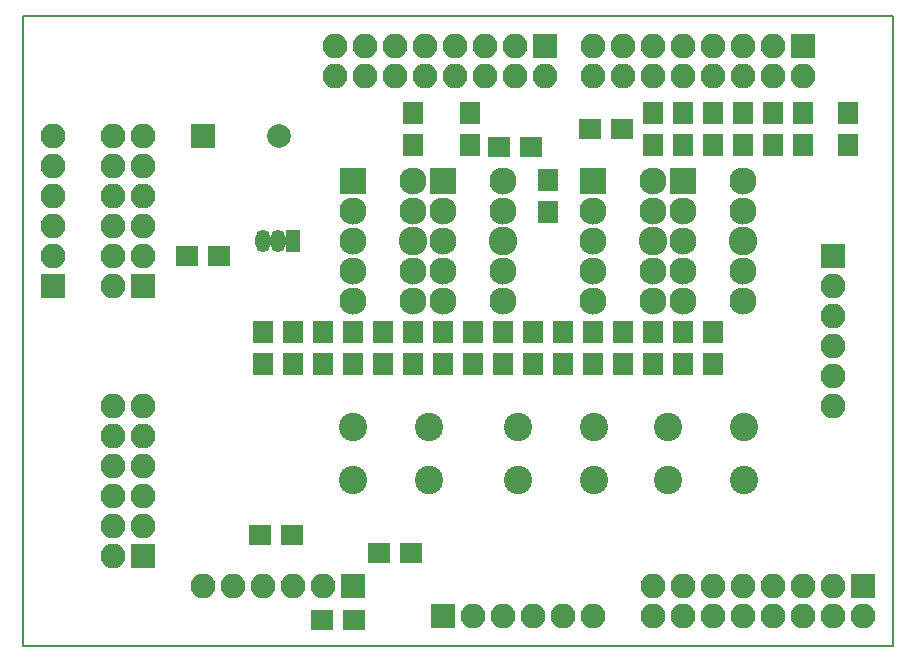
<source format=gbr>
G04 #@! TF.FileFunction,Soldermask,Bot*
%FSLAX46Y46*%
G04 Gerber Fmt 4.6, Leading zero omitted, Abs format (unit mm)*
G04 Created by KiCad (PCBNEW 4.0.7) date Fri Jun  7 08:16:43 2019*
%MOMM*%
%LPD*%
G01*
G04 APERTURE LIST*
%ADD10C,0.100000*%
%ADD11C,0.150000*%
%ADD12R,2.299920X2.299920*%
%ADD13C,2.299920*%
%ADD14C,2.432000*%
%ADD15R,2.100000X2.100000*%
%ADD16O,2.100000X2.100000*%
%ADD17R,2.000000X2.000000*%
%ADD18C,2.000000*%
%ADD19O,1.300000X1.900000*%
%ADD20R,1.300000X1.900000*%
%ADD21R,1.700000X1.900000*%
%ADD22R,1.900000X1.700000*%
%ADD23C,2.400000*%
G04 APERTURE END LIST*
D10*
D11*
X17780000Y-71120000D02*
X17780000Y-17780000D01*
X91440000Y-71120000D02*
X17780000Y-71120000D01*
X91440000Y-17780000D02*
X91440000Y-71120000D01*
X17780000Y-17780000D02*
X91440000Y-17780000D01*
D12*
X45720000Y-31750000D03*
D13*
X45720000Y-34290000D03*
X45720000Y-36830000D03*
X45720000Y-39370000D03*
X45720000Y-41910000D03*
X50800000Y-41910000D03*
X50800000Y-39370000D03*
D14*
X50800000Y-36830000D03*
D13*
X50800000Y-34290000D03*
X50800000Y-31750000D03*
D12*
X66040000Y-31750000D03*
D13*
X66040000Y-34290000D03*
X66040000Y-36830000D03*
X66040000Y-39370000D03*
X66040000Y-41910000D03*
X71120000Y-41910000D03*
X71120000Y-39370000D03*
D14*
X71120000Y-36830000D03*
D13*
X71120000Y-34290000D03*
X71120000Y-31750000D03*
D12*
X73660000Y-31750000D03*
D13*
X73660000Y-34290000D03*
X73660000Y-36830000D03*
X73660000Y-39370000D03*
X73660000Y-41910000D03*
X78740000Y-41910000D03*
X78740000Y-39370000D03*
D14*
X78740000Y-36830000D03*
D13*
X78740000Y-34290000D03*
X78740000Y-31750000D03*
D12*
X53340000Y-31750000D03*
D13*
X53340000Y-34290000D03*
X53340000Y-36830000D03*
X53340000Y-39370000D03*
X53340000Y-41910000D03*
X58420000Y-41910000D03*
X58420000Y-39370000D03*
D14*
X58420000Y-36830000D03*
D13*
X58420000Y-34290000D03*
X58420000Y-31750000D03*
D15*
X20320000Y-40640000D03*
D16*
X20320000Y-38100000D03*
X20320000Y-35560000D03*
X20320000Y-33020000D03*
X20320000Y-30480000D03*
X20320000Y-27940000D03*
D15*
X88900000Y-66040000D03*
D16*
X88900000Y-68580000D03*
X86360000Y-66040000D03*
X86360000Y-68580000D03*
X83820000Y-66040000D03*
X83820000Y-68580000D03*
X81280000Y-66040000D03*
X81280000Y-68580000D03*
X78740000Y-66040000D03*
X78740000Y-68580000D03*
X76200000Y-66040000D03*
X76200000Y-68580000D03*
X73660000Y-66040000D03*
X73660000Y-68580000D03*
X71120000Y-66040000D03*
X71120000Y-68580000D03*
D15*
X45720000Y-66040000D03*
D16*
X43180000Y-66040000D03*
X40640000Y-66040000D03*
X38100000Y-66040000D03*
X35560000Y-66040000D03*
X33020000Y-66040000D03*
D15*
X61976000Y-20320000D03*
D16*
X61976000Y-22860000D03*
X59436000Y-20320000D03*
X59436000Y-22860000D03*
X56896000Y-20320000D03*
X56896000Y-22860000D03*
X54356000Y-20320000D03*
X54356000Y-22860000D03*
X51816000Y-20320000D03*
X51816000Y-22860000D03*
X49276000Y-20320000D03*
X49276000Y-22860000D03*
X46736000Y-20320000D03*
X46736000Y-22860000D03*
X44196000Y-20320000D03*
X44196000Y-22860000D03*
D15*
X53340000Y-68580000D03*
D16*
X55880000Y-68580000D03*
X58420000Y-68580000D03*
X60960000Y-68580000D03*
X63500000Y-68580000D03*
X66040000Y-68580000D03*
D15*
X83820000Y-20320000D03*
D16*
X83820000Y-22860000D03*
X81280000Y-20320000D03*
X81280000Y-22860000D03*
X78740000Y-20320000D03*
X78740000Y-22860000D03*
X76200000Y-20320000D03*
X76200000Y-22860000D03*
X73660000Y-20320000D03*
X73660000Y-22860000D03*
X71120000Y-20320000D03*
X71120000Y-22860000D03*
X68580000Y-20320000D03*
X68580000Y-22860000D03*
X66040000Y-20320000D03*
X66040000Y-22860000D03*
D15*
X86360000Y-38100000D03*
D16*
X86360000Y-40640000D03*
X86360000Y-43180000D03*
X86360000Y-45720000D03*
X86360000Y-48260000D03*
X86360000Y-50800000D03*
D15*
X27940000Y-40640000D03*
D16*
X25400000Y-40640000D03*
X27940000Y-38100000D03*
X25400000Y-38100000D03*
X27940000Y-35560000D03*
X25400000Y-35560000D03*
X27940000Y-33020000D03*
X25400000Y-33020000D03*
X27940000Y-30480000D03*
X25400000Y-30480000D03*
X27940000Y-27940000D03*
X25400000Y-27940000D03*
D15*
X27940000Y-63500000D03*
D16*
X25400000Y-63500000D03*
X27940000Y-60960000D03*
X25400000Y-60960000D03*
X27940000Y-58420000D03*
X25400000Y-58420000D03*
X27940000Y-55880000D03*
X25400000Y-55880000D03*
X27940000Y-53340000D03*
X25400000Y-53340000D03*
X27940000Y-50800000D03*
X25400000Y-50800000D03*
D17*
X33020000Y-27940000D03*
D18*
X39520000Y-27940000D03*
D19*
X39370000Y-36830000D03*
X38100000Y-36830000D03*
D20*
X40640000Y-36830000D03*
D21*
X50800000Y-28655000D03*
X50800000Y-25955000D03*
X48260000Y-44497000D03*
X48260000Y-47197000D03*
X50800000Y-44497000D03*
X50800000Y-47197000D03*
X43180000Y-44497000D03*
X43180000Y-47197000D03*
X40640000Y-44497000D03*
X40640000Y-47197000D03*
X45720000Y-44497000D03*
X45720000Y-47197000D03*
X38100000Y-44497000D03*
X38100000Y-47197000D03*
D22*
X50689500Y-63182500D03*
X47989500Y-63182500D03*
X45863500Y-68897500D03*
X43163500Y-68897500D03*
X37893000Y-61658500D03*
X40593000Y-61658500D03*
D21*
X68580000Y-44497000D03*
X68580000Y-47197000D03*
X87630000Y-28655000D03*
X87630000Y-25955000D03*
X71120000Y-44497000D03*
X71120000Y-47197000D03*
X66040000Y-44497000D03*
X66040000Y-47197000D03*
X63500000Y-44497000D03*
X63500000Y-47197000D03*
X62230000Y-34370000D03*
X62230000Y-31670000D03*
X60960000Y-44497000D03*
X60960000Y-47197000D03*
X71120000Y-28655000D03*
X71120000Y-25955000D03*
D22*
X65833000Y-27305000D03*
X68533000Y-27305000D03*
X58086000Y-28829000D03*
X60786000Y-28829000D03*
D21*
X53340000Y-44497000D03*
X53340000Y-47197000D03*
X55880000Y-44497000D03*
X55880000Y-47197000D03*
X55626000Y-28655000D03*
X55626000Y-25955000D03*
X58420000Y-44497000D03*
X58420000Y-47197000D03*
X78740000Y-28655000D03*
X78740000Y-25955000D03*
X81280000Y-28655000D03*
X81280000Y-25955000D03*
X83820000Y-28655000D03*
X83820000Y-25955000D03*
X73660000Y-44497000D03*
X73660000Y-47197000D03*
X76200000Y-44497000D03*
X76200000Y-47197000D03*
X73660000Y-28655000D03*
X73660000Y-25955000D03*
X76200000Y-28655000D03*
X76200000Y-25955000D03*
D22*
X34370000Y-38100000D03*
X31670000Y-38100000D03*
D23*
X45720000Y-57078000D03*
X45720000Y-52578000D03*
X52220000Y-57078000D03*
X52220000Y-52578000D03*
X59690000Y-57078000D03*
X59690000Y-52578000D03*
X66190000Y-57078000D03*
X66190000Y-52578000D03*
X72390000Y-57078000D03*
X72390000Y-52578000D03*
X78890000Y-57078000D03*
X78890000Y-52578000D03*
M02*

</source>
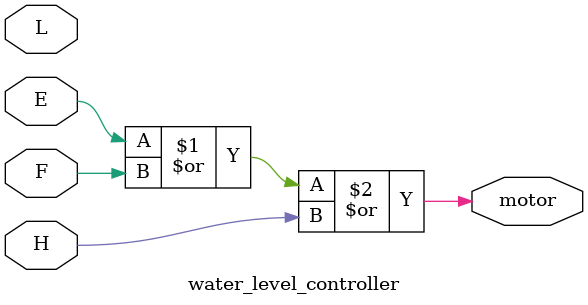
<source format=v>
module water_level_controller (
  input wire E, F, H, L,
  output wire motor
);

  assign motor = E | F | H;  // Motor ON if any of these are high

endmodule

</source>
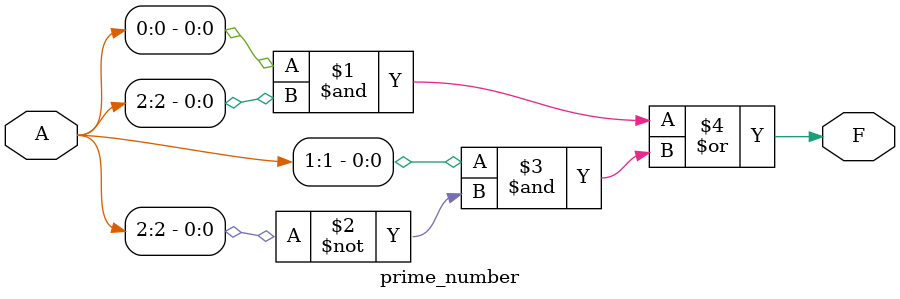
<source format=v>
module prime_number (
    input [2:0] A,
    output F
);
    assign F = A[0]&A[2] | A[1]& ~A[2];     // A[2] . A[0] + A[2]' . A[1]
endmodule
</source>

::::

What to do –
Where the listing above has a line with "X44196000Y-22860000D03*", start there, and output every line exactly through the line with "X60960000Y-47197000D03*", which is also included.

Written response –
X44196000Y-22860000D03*
D15*
X53340000Y-68580000D03*
D16*
X55880000Y-68580000D03*
X58420000Y-68580000D03*
X60960000Y-68580000D03*
X63500000Y-68580000D03*
X66040000Y-68580000D03*
D15*
X83820000Y-20320000D03*
D16*
X83820000Y-22860000D03*
X81280000Y-20320000D03*
X81280000Y-22860000D03*
X78740000Y-20320000D03*
X78740000Y-22860000D03*
X76200000Y-20320000D03*
X76200000Y-22860000D03*
X73660000Y-20320000D03*
X73660000Y-22860000D03*
X71120000Y-20320000D03*
X71120000Y-22860000D03*
X68580000Y-20320000D03*
X68580000Y-22860000D03*
X66040000Y-20320000D03*
X66040000Y-22860000D03*
D15*
X86360000Y-38100000D03*
D16*
X86360000Y-40640000D03*
X86360000Y-43180000D03*
X86360000Y-45720000D03*
X86360000Y-48260000D03*
X86360000Y-50800000D03*
D15*
X27940000Y-40640000D03*
D16*
X25400000Y-40640000D03*
X27940000Y-38100000D03*
X25400000Y-38100000D03*
X27940000Y-35560000D03*
X25400000Y-35560000D03*
X27940000Y-33020000D03*
X25400000Y-33020000D03*
X27940000Y-30480000D03*
X25400000Y-30480000D03*
X27940000Y-27940000D03*
X25400000Y-27940000D03*
D15*
X27940000Y-63500000D03*
D16*
X25400000Y-63500000D03*
X27940000Y-60960000D03*
X25400000Y-60960000D03*
X27940000Y-58420000D03*
X25400000Y-58420000D03*
X27940000Y-55880000D03*
X25400000Y-55880000D03*
X27940000Y-53340000D03*
X25400000Y-53340000D03*
X27940000Y-50800000D03*
X25400000Y-50800000D03*
D17*
X33020000Y-27940000D03*
D18*
X39520000Y-27940000D03*
D19*
X39370000Y-36830000D03*
X38100000Y-36830000D03*
D20*
X40640000Y-36830000D03*
D21*
X50800000Y-28655000D03*
X50800000Y-25955000D03*
X48260000Y-44497000D03*
X48260000Y-47197000D03*
X50800000Y-44497000D03*
X50800000Y-47197000D03*
X43180000Y-44497000D03*
X43180000Y-47197000D03*
X40640000Y-44497000D03*
X40640000Y-47197000D03*
X45720000Y-44497000D03*
X45720000Y-47197000D03*
X38100000Y-44497000D03*
X38100000Y-47197000D03*
D22*
X50689500Y-63182500D03*
X47989500Y-63182500D03*
X45863500Y-68897500D03*
X43163500Y-68897500D03*
X37893000Y-61658500D03*
X40593000Y-61658500D03*
D21*
X68580000Y-44497000D03*
X68580000Y-47197000D03*
X87630000Y-28655000D03*
X87630000Y-25955000D03*
X71120000Y-44497000D03*
X71120000Y-47197000D03*
X66040000Y-44497000D03*
X66040000Y-47197000D03*
X63500000Y-44497000D03*
X63500000Y-47197000D03*
X62230000Y-34370000D03*
X62230000Y-31670000D03*
X60960000Y-44497000D03*
X60960000Y-47197000D03*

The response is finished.